### Document extract
——————————

Tuesday, March 14, 2017

The question mark: 2017 Player Preview for Aaron Nola

Aaron Nola could be a future ace. Through his first 25 starts, he looked the part. The young right-hander had tossed 155 frames of 3.12 ERA, with 153 strikeouts against 18 home runs and 34 walks.
Then he turned into a 6-foot-2, 195 pound batting tee. From June 11 to July 28, he gave up 54 hits and 14 walks in 33 innings. What was strange was that he only gave up three home runs and struck out 36 batters.
This is the sixth in a series previewing the 2017 Philadelphia Phillies. The previous post looked at Vincent Velasquez. This post looks at the impact of Aaron Nola's health.
Nola's health is likely the key to where the Phillies finish in the standings.

The Phillies rotation could be very good. If they're able to trot out Jeremy Hellickson, Jerad Eickhoff, Vincent Velasquez, Clay Buchholz and Aaron Nola on a regular basis, it could be a stable, reliable rotation that shocks people.
The Phils are lucky in that they also have a stable of young guns waiting in the minors: Mark Appel, Ben Lively, Jake Thompson and Zach Eflin.
We basically know what we should get out of Hellickson and Eickhoff this year - 200 innings apiece of 3.75 ERA, a 4.10-4.30 FIP and few free baserunners. Velasquez probably pitches 150 innings, some of which will be electrifying. Buchholz has a chance to be a good fourth or fifth starter.

——————————

### About this exercise
Echo the passage in the Aaron Nola preview from "Aaron Nola could" up to and including "and 34 walks.". Rely only on the preview of Aaron Nola's 2017 season as your source.

——————————

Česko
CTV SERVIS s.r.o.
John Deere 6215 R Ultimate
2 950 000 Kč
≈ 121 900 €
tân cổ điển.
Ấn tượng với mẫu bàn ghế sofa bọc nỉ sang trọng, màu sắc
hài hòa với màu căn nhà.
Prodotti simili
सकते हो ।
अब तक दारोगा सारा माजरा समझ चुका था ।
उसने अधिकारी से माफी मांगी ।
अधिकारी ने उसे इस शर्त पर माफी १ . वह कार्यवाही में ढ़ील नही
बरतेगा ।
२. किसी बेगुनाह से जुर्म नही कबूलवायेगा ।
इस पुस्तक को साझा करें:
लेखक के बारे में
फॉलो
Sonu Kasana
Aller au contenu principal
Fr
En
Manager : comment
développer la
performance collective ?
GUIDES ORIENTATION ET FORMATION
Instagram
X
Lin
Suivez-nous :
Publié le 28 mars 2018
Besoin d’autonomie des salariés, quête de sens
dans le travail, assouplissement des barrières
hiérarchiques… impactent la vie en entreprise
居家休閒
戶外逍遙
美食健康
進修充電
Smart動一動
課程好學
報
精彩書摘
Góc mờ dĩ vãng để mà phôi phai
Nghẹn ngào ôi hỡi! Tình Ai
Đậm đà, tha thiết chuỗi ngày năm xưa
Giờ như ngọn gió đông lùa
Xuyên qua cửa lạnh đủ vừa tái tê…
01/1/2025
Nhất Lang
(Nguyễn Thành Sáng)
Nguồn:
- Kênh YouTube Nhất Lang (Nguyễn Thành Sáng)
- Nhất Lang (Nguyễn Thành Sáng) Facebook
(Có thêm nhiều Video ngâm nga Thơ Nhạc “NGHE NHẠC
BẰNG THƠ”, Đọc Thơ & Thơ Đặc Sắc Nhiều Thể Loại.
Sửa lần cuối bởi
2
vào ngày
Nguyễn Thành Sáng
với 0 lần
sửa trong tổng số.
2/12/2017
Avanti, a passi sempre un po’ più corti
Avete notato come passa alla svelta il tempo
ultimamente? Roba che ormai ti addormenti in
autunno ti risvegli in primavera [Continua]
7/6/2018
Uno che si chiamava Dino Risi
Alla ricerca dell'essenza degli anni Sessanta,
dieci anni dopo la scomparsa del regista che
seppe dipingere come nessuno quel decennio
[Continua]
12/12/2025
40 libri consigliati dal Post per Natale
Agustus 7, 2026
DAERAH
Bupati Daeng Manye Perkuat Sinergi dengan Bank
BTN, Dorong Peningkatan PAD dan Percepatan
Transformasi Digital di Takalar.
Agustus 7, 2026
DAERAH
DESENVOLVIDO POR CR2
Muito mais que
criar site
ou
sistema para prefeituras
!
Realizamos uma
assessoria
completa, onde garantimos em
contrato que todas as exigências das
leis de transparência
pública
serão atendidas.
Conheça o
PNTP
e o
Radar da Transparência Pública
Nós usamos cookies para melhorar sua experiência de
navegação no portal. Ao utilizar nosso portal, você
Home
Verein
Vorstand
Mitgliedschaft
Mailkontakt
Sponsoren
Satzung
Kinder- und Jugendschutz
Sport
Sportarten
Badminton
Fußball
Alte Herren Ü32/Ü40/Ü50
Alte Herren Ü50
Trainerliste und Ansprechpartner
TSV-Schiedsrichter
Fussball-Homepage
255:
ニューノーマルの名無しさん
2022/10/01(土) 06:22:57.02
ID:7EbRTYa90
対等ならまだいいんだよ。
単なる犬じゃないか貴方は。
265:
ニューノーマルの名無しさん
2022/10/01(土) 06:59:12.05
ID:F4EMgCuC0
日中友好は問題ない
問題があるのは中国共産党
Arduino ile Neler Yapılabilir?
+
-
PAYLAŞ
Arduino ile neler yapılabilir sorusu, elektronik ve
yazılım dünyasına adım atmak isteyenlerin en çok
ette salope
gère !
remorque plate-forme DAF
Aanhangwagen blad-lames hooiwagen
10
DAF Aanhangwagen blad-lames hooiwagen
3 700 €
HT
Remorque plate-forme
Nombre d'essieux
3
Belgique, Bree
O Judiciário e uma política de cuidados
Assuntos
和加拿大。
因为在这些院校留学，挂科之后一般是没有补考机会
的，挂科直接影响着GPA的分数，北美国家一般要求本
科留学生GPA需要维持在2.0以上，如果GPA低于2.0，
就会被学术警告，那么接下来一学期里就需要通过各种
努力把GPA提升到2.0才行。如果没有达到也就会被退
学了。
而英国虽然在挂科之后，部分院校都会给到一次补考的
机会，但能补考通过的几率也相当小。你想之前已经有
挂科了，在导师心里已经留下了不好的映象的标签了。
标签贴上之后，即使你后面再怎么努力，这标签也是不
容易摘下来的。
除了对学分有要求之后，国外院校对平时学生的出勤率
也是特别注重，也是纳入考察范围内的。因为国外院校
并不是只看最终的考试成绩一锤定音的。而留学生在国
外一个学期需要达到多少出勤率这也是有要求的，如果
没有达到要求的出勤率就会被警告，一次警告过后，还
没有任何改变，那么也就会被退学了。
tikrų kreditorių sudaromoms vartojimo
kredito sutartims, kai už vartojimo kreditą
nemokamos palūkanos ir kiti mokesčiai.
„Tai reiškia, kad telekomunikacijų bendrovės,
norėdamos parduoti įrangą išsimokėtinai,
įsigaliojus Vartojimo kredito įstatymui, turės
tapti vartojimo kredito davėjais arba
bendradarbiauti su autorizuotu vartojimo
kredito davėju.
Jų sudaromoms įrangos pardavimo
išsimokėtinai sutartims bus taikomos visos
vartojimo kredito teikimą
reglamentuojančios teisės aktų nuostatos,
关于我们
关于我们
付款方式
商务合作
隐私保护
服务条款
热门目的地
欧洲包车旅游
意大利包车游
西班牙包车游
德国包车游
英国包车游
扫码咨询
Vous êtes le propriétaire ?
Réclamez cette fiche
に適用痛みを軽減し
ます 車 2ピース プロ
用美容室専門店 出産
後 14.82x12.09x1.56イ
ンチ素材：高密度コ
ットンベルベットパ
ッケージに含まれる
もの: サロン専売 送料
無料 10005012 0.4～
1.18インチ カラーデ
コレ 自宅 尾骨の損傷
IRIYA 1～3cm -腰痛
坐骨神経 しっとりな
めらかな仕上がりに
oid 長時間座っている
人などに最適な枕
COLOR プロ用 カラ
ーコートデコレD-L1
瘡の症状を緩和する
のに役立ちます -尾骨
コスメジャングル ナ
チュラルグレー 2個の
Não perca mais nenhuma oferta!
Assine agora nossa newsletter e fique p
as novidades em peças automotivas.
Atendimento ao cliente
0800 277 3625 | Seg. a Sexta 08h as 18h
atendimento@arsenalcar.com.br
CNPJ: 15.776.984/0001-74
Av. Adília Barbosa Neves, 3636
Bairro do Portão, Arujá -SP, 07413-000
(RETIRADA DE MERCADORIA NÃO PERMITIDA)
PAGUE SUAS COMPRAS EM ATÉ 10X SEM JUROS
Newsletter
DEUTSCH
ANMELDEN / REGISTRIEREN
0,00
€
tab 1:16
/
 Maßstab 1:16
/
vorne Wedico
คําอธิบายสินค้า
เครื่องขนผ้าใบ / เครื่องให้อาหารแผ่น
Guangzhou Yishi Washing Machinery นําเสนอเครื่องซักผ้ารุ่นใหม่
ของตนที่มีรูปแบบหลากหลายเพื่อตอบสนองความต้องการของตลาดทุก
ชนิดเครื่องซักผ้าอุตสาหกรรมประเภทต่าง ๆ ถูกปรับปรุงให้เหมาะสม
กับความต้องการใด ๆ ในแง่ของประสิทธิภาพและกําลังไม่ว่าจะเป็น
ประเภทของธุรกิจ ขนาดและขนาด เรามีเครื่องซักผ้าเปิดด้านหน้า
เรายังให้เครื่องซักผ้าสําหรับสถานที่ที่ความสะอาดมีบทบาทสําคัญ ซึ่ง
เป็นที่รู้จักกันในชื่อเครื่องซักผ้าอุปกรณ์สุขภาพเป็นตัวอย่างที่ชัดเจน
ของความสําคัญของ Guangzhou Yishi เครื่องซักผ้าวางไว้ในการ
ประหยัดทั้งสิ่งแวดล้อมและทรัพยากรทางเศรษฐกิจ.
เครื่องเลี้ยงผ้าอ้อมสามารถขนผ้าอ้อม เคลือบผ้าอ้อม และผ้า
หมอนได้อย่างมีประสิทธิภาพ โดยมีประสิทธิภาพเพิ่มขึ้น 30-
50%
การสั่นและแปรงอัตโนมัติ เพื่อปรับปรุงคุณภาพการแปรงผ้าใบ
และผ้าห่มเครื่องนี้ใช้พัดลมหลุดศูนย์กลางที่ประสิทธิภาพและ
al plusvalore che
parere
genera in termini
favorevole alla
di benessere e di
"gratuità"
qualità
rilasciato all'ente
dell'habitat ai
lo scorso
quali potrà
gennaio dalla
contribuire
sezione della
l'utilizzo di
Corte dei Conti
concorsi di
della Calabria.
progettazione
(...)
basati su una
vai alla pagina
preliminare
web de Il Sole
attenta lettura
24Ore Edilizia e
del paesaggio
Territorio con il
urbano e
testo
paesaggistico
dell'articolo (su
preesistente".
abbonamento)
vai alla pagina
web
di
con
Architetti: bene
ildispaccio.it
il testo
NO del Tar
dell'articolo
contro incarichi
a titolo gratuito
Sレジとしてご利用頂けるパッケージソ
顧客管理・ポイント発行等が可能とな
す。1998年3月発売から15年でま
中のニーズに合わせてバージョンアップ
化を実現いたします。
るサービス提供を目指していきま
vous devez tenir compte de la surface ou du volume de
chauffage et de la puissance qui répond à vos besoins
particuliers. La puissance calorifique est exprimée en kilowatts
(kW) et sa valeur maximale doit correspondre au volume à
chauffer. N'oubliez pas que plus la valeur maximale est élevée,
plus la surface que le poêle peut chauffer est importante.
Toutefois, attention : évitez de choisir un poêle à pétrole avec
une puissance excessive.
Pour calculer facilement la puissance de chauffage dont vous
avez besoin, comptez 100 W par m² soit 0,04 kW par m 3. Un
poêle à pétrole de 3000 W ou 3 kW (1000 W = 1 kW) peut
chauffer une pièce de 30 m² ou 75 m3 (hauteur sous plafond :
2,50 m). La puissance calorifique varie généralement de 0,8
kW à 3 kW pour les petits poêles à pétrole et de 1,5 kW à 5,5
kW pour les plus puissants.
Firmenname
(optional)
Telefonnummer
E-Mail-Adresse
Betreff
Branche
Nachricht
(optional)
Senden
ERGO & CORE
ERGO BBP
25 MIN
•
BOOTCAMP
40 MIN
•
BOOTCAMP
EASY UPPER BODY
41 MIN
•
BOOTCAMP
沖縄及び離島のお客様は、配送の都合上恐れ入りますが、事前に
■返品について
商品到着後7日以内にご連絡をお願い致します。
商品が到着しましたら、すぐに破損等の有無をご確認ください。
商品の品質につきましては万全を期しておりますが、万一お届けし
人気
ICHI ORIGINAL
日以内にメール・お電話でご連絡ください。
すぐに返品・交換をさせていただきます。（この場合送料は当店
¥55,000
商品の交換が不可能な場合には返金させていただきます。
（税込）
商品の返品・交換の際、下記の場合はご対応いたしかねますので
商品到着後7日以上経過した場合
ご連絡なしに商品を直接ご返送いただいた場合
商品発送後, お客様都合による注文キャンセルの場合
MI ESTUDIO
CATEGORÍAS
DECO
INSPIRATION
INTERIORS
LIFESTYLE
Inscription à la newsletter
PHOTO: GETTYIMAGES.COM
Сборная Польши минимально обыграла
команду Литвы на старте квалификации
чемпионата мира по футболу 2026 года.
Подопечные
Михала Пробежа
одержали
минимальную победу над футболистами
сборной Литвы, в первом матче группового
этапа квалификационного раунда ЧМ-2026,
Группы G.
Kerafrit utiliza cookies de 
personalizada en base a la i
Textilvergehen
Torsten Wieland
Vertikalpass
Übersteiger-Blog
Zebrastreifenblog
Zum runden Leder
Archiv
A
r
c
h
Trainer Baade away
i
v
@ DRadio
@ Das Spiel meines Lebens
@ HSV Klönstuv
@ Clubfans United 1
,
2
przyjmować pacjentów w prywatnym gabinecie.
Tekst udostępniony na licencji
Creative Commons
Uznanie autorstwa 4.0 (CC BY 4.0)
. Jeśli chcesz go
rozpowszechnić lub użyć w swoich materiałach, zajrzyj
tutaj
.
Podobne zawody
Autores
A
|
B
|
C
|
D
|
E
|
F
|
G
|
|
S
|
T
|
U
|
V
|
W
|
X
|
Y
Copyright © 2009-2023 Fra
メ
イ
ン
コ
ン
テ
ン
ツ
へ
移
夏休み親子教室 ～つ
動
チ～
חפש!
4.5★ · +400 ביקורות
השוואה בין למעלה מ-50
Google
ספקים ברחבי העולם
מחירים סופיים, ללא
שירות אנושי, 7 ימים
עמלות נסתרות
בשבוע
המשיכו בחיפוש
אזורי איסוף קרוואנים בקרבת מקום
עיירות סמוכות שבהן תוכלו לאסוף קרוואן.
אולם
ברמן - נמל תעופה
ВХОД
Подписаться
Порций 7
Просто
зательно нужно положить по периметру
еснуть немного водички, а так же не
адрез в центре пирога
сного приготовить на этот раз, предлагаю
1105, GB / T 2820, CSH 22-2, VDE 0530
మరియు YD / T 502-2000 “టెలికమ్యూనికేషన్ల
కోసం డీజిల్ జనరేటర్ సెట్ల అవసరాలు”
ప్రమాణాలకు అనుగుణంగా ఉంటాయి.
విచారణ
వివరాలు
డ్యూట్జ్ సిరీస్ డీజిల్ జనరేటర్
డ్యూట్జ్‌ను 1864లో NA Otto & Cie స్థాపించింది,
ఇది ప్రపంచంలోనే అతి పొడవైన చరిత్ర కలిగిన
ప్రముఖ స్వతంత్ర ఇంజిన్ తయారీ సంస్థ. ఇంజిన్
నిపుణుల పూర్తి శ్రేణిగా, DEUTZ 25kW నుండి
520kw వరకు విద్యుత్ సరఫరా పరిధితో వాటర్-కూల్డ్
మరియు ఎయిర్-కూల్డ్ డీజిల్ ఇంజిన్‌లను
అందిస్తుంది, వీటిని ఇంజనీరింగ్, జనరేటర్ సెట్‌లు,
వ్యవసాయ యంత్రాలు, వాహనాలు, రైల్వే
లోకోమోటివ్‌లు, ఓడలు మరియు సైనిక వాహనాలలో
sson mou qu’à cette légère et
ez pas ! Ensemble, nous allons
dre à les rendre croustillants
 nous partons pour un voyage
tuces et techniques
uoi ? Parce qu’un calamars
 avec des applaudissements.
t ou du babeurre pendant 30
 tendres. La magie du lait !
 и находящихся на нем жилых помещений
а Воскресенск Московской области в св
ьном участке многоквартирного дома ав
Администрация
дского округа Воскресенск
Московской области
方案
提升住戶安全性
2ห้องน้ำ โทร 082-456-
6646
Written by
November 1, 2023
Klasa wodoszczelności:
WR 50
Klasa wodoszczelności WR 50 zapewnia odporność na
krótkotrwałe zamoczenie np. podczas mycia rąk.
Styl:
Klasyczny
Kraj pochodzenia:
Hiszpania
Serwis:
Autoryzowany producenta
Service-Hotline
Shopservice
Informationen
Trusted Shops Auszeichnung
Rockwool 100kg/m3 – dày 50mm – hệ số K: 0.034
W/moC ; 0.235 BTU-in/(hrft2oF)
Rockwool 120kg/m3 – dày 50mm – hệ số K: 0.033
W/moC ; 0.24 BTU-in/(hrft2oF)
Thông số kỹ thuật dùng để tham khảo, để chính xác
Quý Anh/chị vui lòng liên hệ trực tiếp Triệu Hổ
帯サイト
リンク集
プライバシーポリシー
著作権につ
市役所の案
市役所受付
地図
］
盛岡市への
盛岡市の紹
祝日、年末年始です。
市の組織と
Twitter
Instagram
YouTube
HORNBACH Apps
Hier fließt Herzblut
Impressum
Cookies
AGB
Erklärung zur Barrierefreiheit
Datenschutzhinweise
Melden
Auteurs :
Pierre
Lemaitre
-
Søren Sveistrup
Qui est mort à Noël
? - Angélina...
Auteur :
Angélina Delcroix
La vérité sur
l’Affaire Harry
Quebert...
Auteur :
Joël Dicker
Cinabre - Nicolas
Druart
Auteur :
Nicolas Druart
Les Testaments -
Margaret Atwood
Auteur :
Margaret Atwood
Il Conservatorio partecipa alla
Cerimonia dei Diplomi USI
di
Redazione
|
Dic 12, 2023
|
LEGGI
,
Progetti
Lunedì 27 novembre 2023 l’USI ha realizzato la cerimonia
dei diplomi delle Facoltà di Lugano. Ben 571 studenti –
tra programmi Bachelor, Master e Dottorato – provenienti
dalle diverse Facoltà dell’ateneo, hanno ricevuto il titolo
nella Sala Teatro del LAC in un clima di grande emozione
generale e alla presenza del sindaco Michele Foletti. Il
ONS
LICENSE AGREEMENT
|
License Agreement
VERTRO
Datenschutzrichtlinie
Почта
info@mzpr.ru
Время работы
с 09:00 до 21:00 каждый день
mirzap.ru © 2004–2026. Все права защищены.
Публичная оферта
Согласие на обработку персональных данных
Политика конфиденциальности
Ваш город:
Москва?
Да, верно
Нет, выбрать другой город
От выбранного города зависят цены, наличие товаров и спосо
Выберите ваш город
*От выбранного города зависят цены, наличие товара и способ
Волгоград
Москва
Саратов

——————————

### Exercise answer
Aaron Nola could be a future ace. Through his first 25 starts, he looked the part. The young right-hander had tossed 155 frames of 3.12 ERA, with 153 strikeouts against 18 home runs and 34 walks.